▸ **Task requirements**
Scan the data below for lines holding the word "root", and copy each line found.

▸ **Input for this task**
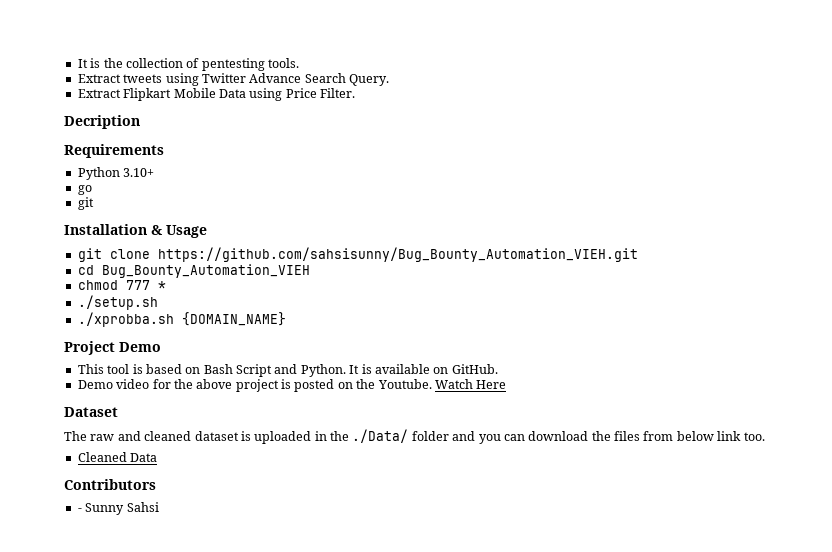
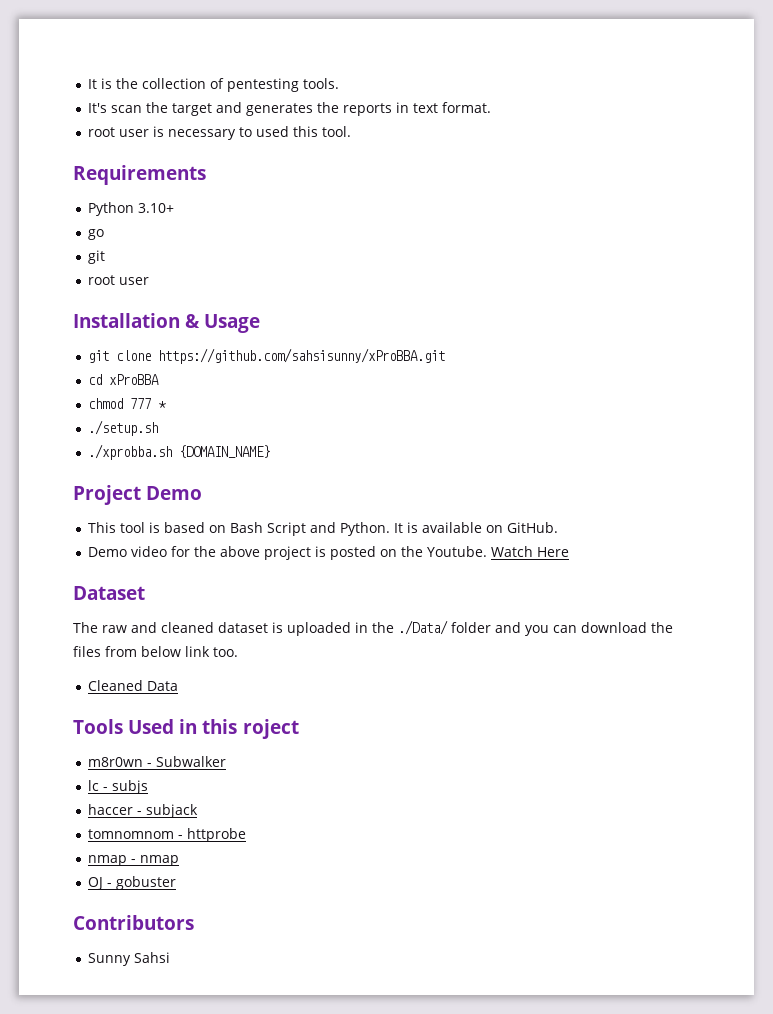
[77,73,389,86] [77,88,355,101] [64,115,140,129] Extract tweets using Twitter Advance Search Query. // Extract Flipkart Mobile Data using Price Filter. // Decription -> [88,102,492,116] [88,126,352,140] It's scan the target and generates the reports in text format. // root user is necessary to used this tool.
(94, 203) none -> [88,275,150,285] // root user
[157,247,638,262] https://github.com/sahsisunny/Bug_Bounty_Automation_VIEH.git -> [158,348,446,364] https://github.com/sahsisunny/xProBBA.git
[101,264,310,278] Bug_Bounty_Automation_VIEH -> [109,374,160,385] xProBBA
(158, 457) none -> [73,719,299,739] [88,756,227,767] [88,780,149,794] [88,804,199,818] [88,828,247,842] [88,855,180,866] [88,876,177,890] // Tools Used in this roject // m8r0wn - Subwalker // lc - subjs // haccer - subjack // tomnomnom - httprobe // nmap - nmap // OJ - gobuster
[77,508,82,512] - -> (194, 922) none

▸ **Answer below**
[77,73,389,86] [77,88,355,101] [64,115,140,129] Extract tweets using Twitter Advance Search Query. // Extract Flipkart Mobile Data using Price Filter. // Decription -> [88,102,492,116] [88,126,352,140] It's scan the target and generates the reports in text format. // root user is necessary to used this tool.
(94, 203) none -> [88,275,150,285] // root user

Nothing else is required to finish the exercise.